Action one, squat down

Note: the distance between feet is shoulder width, and the soles of feet naturally move forward. Inhale and move your hips back, while kneeling down slowly until your thighs are roughly parallel to the ground. Be careful that your knees do not exceed your toes, and your knees follow your toes. Exhale, hips and legs, get up and restore. Be careful not to bend your knees inward or outward.

Action 2, lunge squat

Note: Stand with your feet back and forth, and the distance is about twice the shoulder width. Toes in front, forefoot on the ground, hind toes on the ground. When inhaling, bend your knees and squat slowly until the front side of your thigh is parallel to the ground. Be careful not to touch the ground on the back knee and don't lean forward too much. The two legs exert force in coordination, with the front leg exerting force about 80% and the rear leg about 20%.

Action three, pull hard

Note: Stand with your feet parallel and shoulder width apart. Hold the dumbbells in both hands and put them on both sides of your thighs. Inhale, move your hips back, bend your knees slightly, slowly lower the dumbbell below your knees along the front side of your thighs, exhale, and get up and restore.

Action four, squat jump

Note: this movement is based on the change of squat, and it is very simple to master the essentials of squat. In addition to hips and legs, there is also the explosive force of calves and the power of arm swing.

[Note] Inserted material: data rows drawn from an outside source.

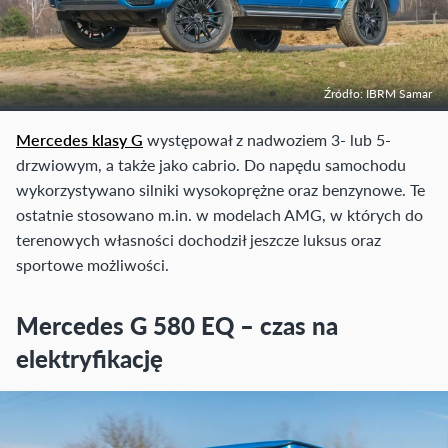
Źródło: IBRM Samar
Mercedes klasy G
występował z nadwoziem 3- lub 5-
drzwiowym, a także jako cabrio. Do napędu samochodu
wykorzystywano silniki wysokoprężne oraz benzynowe. Te
ostatnie stosowano m.in. w modelach AMG, w których do
terenowych własności dochodził jeszcze luksus oraz
sportowe możliwości.
Mercedes G 580 EQ – czas na
elektryfikację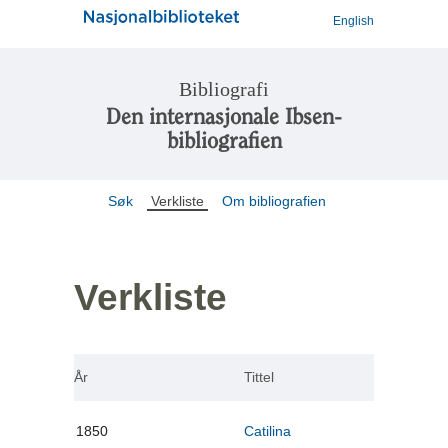
English
Bibliografi
Den internasjonale Ibsen-
bibliografien
Søk
Verkliste
Om bibliografien
Verkliste
År
Tittel
1850
Catilina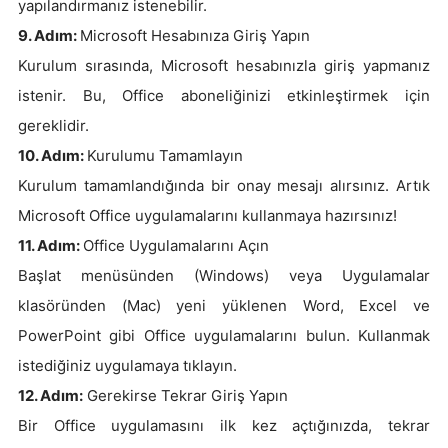
yapılandırmanız istenebilir.
9. Adım:
Microsoft Hesabınıza Giriş Yapın
Kurulum sırasında, Microsoft hesabınızla giriş yapmanız
istenir. Bu, Office aboneliğinizi etkinleştirmek için
gereklidir.
10. Adım:
Kurulumu Tamamlayın
Kurulum tamamlandığında bir onay mesajı alırsınız. Artık
Microsoft Office uygulamalarını kullanmaya hazırsınız!
11. Adım:
Office Uygulamalarını Açın
Başlat menüsünden (Windows) veya Uygulamalar
klasöründen (Mac) yeni yüklenen Word, Excel ve
PowerPoint gibi Office uygulamalarını bulun. Kullanmak
istediğiniz uygulamaya tıklayın.
12. Adım:
Gerekirse Tekrar Giriş Yapın
Bir Office uygulamasını ilk kez açtığınızda, tekrar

Action 5: Lie on your side and lift your legs.

Precautions: Lie on your side on the mat, with your thighs straight and your calves bent. Viewed from the side, the whole body should be on a plane. When exhaling, lift it on the thigh, lift it to the maximum, and inhale slowly. Pay attention to the whole process and keep your body stable.

Action 6. Kick the back of the leg

Precautions: Support on the ground as shown in the figure, and pay attention to that the palm of your hand is directly below your shoulder and your toes are pointing to the ground. Keep breathing evenly, keep your knees close to your elbows, then straighten out and kick.

Action 7: Alternate lunges and squats

Note: this action is a deformation of unilateral lunge squat, and the main points are the same as lunge squat. The advantage of this action is that exchanging squats is beneficial to relieve the tension of one hip and leg. At the same time, it can fully stimulate the buttocks and legs in a limited time.

This is the basic action to exercise hips and legs. If you want to lift your hips and stovepipe, it is enough to master these movements! It is recommended to practice 2-3 times a week. After mastering the essentials of action, you should apply weight slowly to achieve better results.